Народный учитель должен… быть поставлен на такую высоту

Елена Ушмакина, Евгений Черников, ученики 9 класса средней школы №1, город Пугачев • 30 июня 2017

    Сегодня для нас учитель — не духовный авторитет. Всегда так было?

    История судеб учителей основана на устных и письменных воспоминаниях, частной переписке, на документах. Наша работа — дневник «героя нашего времени», учителя. Мы сознательно дали возможность высказаться учителям. Может быть, впервые вслух выговориться.

    Случайно возникшая тема открыла нам истинный масштаб личности советского учителя, драматизм его судьбы и привела к серьезным размышлениям о проблеме учителя и власти, о их трагическом взаимодействии.


    «Мы наш, мы новый мир построим»

    «Каждый учитель должен у нас быть поставлен на такую высоту, на которой он никогда не стоял и не стоит, и не может стоять в буржуазном обществе. Это — истина, не требующая доказательств».

    Ленинская формулировка определила и закрепила характер взаимоотношений власти и учителя на долгие десятилетия ХХ века. Каким образом?

    В поисках ответа мы разыскивали старых учителей, расспрашивали и записывали их воспоминания.

    Герой первого нашего рассказа — Ксения Степановна Тюкалина.

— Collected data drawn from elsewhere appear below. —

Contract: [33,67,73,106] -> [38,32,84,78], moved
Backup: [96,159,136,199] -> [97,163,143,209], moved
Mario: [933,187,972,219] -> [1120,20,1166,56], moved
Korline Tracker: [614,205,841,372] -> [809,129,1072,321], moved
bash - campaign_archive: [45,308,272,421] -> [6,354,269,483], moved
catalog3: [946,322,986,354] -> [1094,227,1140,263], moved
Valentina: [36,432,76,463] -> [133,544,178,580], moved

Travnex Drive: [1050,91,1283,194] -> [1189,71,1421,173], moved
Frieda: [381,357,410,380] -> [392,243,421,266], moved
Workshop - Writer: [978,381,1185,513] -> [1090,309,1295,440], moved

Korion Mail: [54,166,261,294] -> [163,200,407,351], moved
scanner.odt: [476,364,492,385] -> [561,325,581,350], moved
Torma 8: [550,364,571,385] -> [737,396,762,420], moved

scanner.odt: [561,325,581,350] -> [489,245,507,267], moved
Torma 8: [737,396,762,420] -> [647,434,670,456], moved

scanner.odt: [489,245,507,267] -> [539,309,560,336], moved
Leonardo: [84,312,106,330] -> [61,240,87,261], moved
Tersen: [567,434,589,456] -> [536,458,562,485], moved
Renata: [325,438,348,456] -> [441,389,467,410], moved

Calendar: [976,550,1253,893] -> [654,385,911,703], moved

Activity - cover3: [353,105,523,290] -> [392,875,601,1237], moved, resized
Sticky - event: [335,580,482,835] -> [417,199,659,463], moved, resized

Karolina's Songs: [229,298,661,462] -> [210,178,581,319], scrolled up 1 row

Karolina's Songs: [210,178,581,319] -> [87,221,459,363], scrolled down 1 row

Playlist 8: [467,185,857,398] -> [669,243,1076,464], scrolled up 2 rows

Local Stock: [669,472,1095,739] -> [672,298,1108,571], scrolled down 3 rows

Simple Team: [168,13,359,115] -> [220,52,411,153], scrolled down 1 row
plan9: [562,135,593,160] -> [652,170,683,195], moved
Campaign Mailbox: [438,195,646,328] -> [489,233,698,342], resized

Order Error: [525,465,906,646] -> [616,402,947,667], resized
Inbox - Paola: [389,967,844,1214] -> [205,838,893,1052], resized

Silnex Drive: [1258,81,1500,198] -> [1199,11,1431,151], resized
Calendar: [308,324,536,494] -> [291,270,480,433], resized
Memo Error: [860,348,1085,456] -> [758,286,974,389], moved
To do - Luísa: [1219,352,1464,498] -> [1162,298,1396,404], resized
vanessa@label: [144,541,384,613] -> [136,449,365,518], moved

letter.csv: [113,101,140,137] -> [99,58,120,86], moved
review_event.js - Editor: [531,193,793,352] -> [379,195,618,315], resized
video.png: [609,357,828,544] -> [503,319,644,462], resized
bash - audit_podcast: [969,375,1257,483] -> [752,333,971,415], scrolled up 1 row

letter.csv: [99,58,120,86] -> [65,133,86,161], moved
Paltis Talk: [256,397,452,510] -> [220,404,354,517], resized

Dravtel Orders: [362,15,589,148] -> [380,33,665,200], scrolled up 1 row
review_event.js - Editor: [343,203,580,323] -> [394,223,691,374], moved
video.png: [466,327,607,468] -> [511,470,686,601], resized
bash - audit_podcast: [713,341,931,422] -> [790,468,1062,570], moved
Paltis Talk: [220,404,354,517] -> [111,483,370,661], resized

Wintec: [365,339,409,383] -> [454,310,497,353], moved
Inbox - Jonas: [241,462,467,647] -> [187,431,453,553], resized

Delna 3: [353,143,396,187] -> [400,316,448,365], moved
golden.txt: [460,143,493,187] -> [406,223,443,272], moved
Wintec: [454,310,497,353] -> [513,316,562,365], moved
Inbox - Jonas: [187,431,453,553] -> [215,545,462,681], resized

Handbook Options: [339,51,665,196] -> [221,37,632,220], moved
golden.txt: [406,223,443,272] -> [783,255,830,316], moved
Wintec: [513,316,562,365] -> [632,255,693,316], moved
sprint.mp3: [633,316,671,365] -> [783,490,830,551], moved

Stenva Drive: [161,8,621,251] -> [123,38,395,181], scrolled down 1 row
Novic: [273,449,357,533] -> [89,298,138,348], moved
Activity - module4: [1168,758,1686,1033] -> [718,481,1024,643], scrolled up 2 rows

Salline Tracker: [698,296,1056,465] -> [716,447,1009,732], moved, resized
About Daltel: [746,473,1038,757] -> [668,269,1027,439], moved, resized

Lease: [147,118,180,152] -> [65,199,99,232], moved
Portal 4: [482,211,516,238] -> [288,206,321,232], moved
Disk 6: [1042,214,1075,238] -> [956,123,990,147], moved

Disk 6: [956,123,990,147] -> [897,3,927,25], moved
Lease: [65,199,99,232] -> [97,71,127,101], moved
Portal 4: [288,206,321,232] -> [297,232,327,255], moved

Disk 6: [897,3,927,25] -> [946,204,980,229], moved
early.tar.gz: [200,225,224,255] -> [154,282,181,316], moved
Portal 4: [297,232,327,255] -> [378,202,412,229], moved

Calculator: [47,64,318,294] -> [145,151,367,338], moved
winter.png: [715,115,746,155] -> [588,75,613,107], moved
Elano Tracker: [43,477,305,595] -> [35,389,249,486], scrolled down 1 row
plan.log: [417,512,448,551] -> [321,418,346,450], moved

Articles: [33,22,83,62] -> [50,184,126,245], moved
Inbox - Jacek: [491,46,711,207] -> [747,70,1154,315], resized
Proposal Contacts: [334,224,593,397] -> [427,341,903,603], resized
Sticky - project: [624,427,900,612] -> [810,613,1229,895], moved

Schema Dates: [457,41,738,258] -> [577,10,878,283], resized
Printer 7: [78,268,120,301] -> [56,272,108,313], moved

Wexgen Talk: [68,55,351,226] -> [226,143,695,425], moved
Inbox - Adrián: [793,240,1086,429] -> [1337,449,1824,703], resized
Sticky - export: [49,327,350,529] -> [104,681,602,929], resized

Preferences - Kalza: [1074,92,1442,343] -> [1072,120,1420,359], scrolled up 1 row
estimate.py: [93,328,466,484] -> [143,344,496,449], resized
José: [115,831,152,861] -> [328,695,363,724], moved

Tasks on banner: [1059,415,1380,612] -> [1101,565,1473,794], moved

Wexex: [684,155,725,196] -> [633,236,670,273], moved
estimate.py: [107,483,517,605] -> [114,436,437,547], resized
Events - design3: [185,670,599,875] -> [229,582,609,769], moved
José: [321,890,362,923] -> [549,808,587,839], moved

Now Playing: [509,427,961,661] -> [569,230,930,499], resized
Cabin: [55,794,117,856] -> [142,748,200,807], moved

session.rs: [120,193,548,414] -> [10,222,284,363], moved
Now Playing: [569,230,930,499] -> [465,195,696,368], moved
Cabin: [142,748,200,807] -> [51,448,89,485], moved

    Голод 1921 года выкосил Пугачевский уезд Самарской губернии. Даже по официальному признанию голод принял небывалые размеры. Об этом мы нашли свидетельства в книге, которая была издана авторским коллективом в 1921 году тиражом 2000 экземпляров. Книгу отыскали в библиотеке моего прадеда Ивана Егоровича Кудряшова. Факты, живые свидетельства, цифры, мольбы о помощи, протоколы допросов трупоедов, фотографии — все это вызывает шок. «Если не будет оказана помощь — у нас вымрет не половина населения, а больше, не один миллион, как в Ирландии, а больше в одной только Самарской губернии!»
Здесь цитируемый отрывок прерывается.